Exercise input:
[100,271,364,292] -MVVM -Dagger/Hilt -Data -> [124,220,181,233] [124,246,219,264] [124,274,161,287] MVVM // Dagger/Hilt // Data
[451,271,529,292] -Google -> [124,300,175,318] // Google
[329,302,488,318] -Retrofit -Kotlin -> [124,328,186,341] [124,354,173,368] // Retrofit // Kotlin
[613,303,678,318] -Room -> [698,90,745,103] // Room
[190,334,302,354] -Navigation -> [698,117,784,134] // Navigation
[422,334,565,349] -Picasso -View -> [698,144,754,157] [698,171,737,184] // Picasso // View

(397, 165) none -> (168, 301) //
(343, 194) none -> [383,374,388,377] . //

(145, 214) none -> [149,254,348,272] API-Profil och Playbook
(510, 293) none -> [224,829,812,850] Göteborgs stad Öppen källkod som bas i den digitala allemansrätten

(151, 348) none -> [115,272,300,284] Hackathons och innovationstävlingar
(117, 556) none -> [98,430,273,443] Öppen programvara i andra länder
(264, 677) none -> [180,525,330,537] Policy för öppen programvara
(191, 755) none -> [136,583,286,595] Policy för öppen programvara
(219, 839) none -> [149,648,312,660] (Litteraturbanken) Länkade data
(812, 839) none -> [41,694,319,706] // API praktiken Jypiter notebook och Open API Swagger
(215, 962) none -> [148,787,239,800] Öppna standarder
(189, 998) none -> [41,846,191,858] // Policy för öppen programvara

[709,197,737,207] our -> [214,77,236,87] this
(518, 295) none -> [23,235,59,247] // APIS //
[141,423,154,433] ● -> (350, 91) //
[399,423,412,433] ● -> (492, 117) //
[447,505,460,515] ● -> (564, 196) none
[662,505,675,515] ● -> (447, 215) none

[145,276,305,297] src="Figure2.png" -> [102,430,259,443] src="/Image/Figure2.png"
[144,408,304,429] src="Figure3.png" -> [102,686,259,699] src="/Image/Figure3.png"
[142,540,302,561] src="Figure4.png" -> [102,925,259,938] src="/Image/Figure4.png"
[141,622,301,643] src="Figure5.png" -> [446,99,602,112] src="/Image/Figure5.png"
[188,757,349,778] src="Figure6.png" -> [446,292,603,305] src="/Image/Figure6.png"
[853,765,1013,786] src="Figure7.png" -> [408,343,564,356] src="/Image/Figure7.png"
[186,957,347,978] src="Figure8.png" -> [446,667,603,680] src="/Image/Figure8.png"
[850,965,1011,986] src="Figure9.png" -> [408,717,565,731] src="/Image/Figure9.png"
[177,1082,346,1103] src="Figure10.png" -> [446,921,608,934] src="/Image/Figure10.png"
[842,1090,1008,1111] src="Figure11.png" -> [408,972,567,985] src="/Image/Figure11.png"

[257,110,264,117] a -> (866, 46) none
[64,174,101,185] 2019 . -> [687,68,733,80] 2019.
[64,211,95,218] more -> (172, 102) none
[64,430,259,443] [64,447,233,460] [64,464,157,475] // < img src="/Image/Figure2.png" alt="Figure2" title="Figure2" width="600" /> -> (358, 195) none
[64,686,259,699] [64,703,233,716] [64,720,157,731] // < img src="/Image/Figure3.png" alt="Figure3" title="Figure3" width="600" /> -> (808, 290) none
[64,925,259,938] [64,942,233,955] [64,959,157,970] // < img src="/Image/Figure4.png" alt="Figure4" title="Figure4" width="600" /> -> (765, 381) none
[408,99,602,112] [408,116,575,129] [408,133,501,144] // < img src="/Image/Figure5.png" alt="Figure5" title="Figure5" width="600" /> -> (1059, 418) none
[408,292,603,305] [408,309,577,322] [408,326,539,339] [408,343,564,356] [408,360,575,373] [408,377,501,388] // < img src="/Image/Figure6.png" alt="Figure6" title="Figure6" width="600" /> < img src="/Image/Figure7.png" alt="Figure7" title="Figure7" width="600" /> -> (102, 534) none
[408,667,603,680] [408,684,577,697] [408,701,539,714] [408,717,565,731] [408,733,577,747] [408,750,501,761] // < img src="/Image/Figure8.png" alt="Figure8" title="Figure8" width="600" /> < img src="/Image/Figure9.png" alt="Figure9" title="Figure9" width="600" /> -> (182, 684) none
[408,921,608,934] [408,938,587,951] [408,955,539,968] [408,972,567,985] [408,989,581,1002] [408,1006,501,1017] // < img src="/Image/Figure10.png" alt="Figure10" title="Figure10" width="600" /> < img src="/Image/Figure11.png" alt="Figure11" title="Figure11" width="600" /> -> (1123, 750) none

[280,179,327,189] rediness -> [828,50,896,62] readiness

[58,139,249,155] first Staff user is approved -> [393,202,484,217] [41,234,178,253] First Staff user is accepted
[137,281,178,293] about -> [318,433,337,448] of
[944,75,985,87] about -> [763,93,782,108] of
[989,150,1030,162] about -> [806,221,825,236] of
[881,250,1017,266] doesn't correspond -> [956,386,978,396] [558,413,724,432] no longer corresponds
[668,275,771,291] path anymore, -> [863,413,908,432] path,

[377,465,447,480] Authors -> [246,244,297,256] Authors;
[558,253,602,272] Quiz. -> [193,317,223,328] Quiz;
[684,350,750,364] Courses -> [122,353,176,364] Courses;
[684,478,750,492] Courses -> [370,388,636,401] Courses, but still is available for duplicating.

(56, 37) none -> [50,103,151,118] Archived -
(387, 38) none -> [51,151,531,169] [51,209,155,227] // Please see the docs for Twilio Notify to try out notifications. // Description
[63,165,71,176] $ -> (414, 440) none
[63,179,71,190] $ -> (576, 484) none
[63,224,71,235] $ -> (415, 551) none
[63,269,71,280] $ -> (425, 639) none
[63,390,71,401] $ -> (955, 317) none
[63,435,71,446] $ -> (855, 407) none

Exercise: Please count the lines in the material above that hold the word "about", and give only the total.

Written answer: 3